- [Problem] Report every line in the items below that contains the word "equipped". Case counts, so only lines with that exact capitalization qualify.

- [Data supplied]
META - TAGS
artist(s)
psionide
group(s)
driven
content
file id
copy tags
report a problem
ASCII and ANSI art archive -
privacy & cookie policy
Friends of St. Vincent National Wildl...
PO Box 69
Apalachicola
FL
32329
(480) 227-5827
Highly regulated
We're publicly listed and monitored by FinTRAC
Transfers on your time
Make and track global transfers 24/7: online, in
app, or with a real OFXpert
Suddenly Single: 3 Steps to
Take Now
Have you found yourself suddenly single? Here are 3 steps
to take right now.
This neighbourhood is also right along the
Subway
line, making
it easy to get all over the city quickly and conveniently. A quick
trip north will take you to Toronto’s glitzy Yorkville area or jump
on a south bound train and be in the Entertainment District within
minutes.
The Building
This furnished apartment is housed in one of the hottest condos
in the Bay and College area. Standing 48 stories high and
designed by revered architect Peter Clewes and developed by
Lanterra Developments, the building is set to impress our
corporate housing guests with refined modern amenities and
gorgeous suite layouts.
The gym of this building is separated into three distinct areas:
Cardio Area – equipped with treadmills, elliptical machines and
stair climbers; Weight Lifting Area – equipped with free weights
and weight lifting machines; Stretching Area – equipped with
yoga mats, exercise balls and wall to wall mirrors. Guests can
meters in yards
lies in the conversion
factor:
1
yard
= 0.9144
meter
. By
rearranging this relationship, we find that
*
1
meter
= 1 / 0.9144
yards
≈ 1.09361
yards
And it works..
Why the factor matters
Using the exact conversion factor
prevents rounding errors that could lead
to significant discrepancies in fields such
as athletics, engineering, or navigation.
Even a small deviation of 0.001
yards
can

- [Response to the task]
Cardio Area – equipped with treadmills, elliptical machines and
stair climbers; Weight Lifting Area – equipped with free weights
and weight lifting machines; Stretching Area – equipped with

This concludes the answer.